The Dukes of Dixieland and the Oak Ridge Boys

When Country Meets Dixie


The Dukes of Dixieland and the Oak Ridge Boys, When Country Meets Dixie

If it sounds, both to ear and brain, like a no-brainer—country two-beat infused into Dixieland spontaneous jubilation—well friends and neighbors, it’s a sandwich served fresh and worth salivating over. The Dukes do their thing, the Oak Ridge Boys do their thing on top of that. Several carefully selected guest singers drop in to take the lead while the Boys take an inspirational background- vocal back seat, and the whole thing’s fit for a swingin’ party with shined-up floors where ten-gallons swap lines with fedoras.

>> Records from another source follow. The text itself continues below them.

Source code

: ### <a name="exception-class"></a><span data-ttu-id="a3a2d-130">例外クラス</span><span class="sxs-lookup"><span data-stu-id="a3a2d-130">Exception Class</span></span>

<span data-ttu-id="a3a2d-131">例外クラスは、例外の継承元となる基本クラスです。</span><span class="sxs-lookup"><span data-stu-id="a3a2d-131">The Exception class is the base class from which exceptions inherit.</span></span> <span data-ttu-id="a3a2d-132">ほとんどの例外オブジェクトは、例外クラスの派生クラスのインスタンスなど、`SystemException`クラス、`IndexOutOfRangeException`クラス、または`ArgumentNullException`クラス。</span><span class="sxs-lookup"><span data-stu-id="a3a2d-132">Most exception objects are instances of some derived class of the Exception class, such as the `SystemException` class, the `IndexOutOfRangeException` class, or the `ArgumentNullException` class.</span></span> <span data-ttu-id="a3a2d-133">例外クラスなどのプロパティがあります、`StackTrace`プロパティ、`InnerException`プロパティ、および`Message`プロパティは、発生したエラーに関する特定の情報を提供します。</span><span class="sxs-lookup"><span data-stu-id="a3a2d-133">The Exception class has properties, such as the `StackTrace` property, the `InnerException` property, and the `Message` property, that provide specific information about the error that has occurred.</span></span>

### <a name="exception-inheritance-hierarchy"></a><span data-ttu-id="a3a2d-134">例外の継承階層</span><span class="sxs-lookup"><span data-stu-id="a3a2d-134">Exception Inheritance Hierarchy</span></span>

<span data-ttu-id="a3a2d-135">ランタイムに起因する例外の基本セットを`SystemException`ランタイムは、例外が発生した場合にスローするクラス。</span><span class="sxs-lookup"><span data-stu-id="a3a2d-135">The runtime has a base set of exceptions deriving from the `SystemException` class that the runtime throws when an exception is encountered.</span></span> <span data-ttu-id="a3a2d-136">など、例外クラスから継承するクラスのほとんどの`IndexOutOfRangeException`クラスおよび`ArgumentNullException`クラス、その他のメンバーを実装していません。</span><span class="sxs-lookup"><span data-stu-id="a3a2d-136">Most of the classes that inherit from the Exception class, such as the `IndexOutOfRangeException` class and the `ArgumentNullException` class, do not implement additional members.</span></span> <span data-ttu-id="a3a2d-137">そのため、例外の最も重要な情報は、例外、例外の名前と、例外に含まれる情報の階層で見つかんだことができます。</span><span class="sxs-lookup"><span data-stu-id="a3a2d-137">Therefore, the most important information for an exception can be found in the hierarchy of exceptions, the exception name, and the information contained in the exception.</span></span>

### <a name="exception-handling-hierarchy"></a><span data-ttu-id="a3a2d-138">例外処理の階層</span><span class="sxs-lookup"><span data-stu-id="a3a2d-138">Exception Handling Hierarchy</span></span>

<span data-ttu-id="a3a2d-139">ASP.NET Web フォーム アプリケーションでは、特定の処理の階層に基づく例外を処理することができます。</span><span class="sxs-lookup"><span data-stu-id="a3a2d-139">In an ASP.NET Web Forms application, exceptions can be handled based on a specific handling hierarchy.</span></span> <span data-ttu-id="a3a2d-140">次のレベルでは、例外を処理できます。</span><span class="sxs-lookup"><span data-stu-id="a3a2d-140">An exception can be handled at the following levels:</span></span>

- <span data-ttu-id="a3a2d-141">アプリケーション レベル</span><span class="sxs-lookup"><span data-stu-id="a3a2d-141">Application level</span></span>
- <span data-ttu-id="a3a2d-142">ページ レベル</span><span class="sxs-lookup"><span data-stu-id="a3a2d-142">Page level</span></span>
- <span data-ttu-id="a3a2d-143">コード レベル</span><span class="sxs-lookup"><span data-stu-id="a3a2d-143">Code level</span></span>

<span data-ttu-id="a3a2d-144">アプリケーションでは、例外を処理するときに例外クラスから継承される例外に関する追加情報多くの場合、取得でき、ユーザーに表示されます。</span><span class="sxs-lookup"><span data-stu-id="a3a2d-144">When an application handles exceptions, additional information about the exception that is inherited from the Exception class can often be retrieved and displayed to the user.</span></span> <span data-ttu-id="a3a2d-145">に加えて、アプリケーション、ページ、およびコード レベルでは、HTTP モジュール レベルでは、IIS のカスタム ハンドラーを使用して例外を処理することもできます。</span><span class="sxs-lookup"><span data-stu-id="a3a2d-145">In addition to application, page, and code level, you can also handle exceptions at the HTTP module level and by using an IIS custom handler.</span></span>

Nobody droops at a dance, so the Dixielanders don’t drop their determination. Ben Smith’s big-lunged trombone, and Ryan Burrage’s clarinet, especially, sound a clarion call, even on “Closer Walk with Thee.” Country producer James Stroud keeps things bell-clear, and maybe it’s all the 78s I’ve gone through recently, but I wished for a bit more grit in the mix.

Thumbs-up to the younger, lesser-known singers, bright and in some cases, slightly nervous, like it’s their turn at the small-town, big-prize talent show. Lathan Moore sounds much older than what I’m assuming from photos is his twentysomething years, but more than anything he sounds relieved, asking “Are You from Dixie?” while hoping for a fellow traveler a long way from home. Bobby John Henry, eager to be “Back in New Orleans,” breathes relief and longing in the same exhalation.

And yes, oddly enough for a party, hints of regret and missed opportunities creep in. Richard Scott Obenschain’s “That’s What I Like About the South” withholds all critiques of Dixie, but throws in a broken heart near the finale. The Boys’ recasting of “Bobby Sue” complete with Richard Sterban’s rubber-bubbling bass at the bottom, embraces teen marriage, ignoring the painful repenting-at-leisure such unions often produce.

Callaway McCord, it’s true, belts forth a strident, brassy and confident medley of “Jambalaya/I’m Walkin’/ Toot Toot,” reminding the listener that Dixie/Country is not confluence but a step back upriver to where those waters meet originally. Want cheer? Keep to the snappy beat and the testifying gospel. Save those lyrics for later.